Personal information
- Full name: David Brown
- Born: 29 July 1900 Dunfermline, Fife, Scotland
- Died: 30 January 1951 (aged 50) Dunfermline, Fife, Scotland
- Batting: Right-handed
- Bowling: Right-arm medium

Domestic team information
- 1927–1930: Scotland

Career statistics
| Competition | First-class |
| Matches | 2 |
| Runs scored | 21 |
| Batting average | 7.00 |
| 100s/50s | –/– |
| Top score | 13 |
| Balls bowled | 108 |
| Wickets | 1 |
| Bowling average | 43.00 |
| 5 wickets in innings | – |
| 10 wickets in match | – |
| Best bowling | 1/10 |
| Catches/stumpings | 1/– |
- Source: Cricinfo, 19 July 2022

= David Brown (cricketer, born 1900) =

Scottish cricketer

David Brown (29 July 1900 — 30 January 1951) was a Scottish first-class cricketer and civil servant.

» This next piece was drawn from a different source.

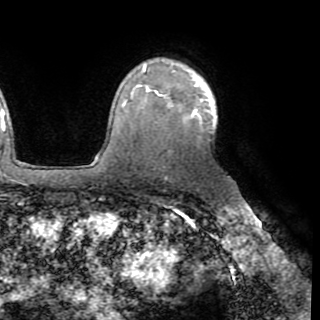
Breast MRI (dynamic contrast-enhanced), one axial slice. Slice 63 of 82 in the series (ordered by position). Cropped to one breast. Dynamic contrast-enhanced series, time point 2 of 8 at this slice position (early post-contrast). 1.5 T. TE 3.2 ms, TR 6.5 ms. 320 × 320 image matrix, field of view 225 × 225 mm. Female patient.
Annotated regions visible in this slice (semi-automatically segmented with operator editing):
- enhancing-tissue mask used for the functional tumour volume (all voxels passing the contrast-enhancement thresholds inside the analysis volume; usually the tumour): bounding box <124,82,213,115> (left, top, right, bottom; pixels)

Brown was born in July 1900 at Dunfermline. A club cricketer for both Dunfermline Cricket Club and Fifeshire County, Brown made two appearances in first-class cricket for Scotland, both against Ireland. The first came in 1927 at Dublin, with the second following in 1930 at Aberdeen. He scored 21 runs in his two matches, with a highest score of 13, while with his right-arm medium pace bowling, he took a single wicket. Outside of cricket, Brown was employed as a clerical officer by the Inland Revenue. He died at Dunfermline in January 1951.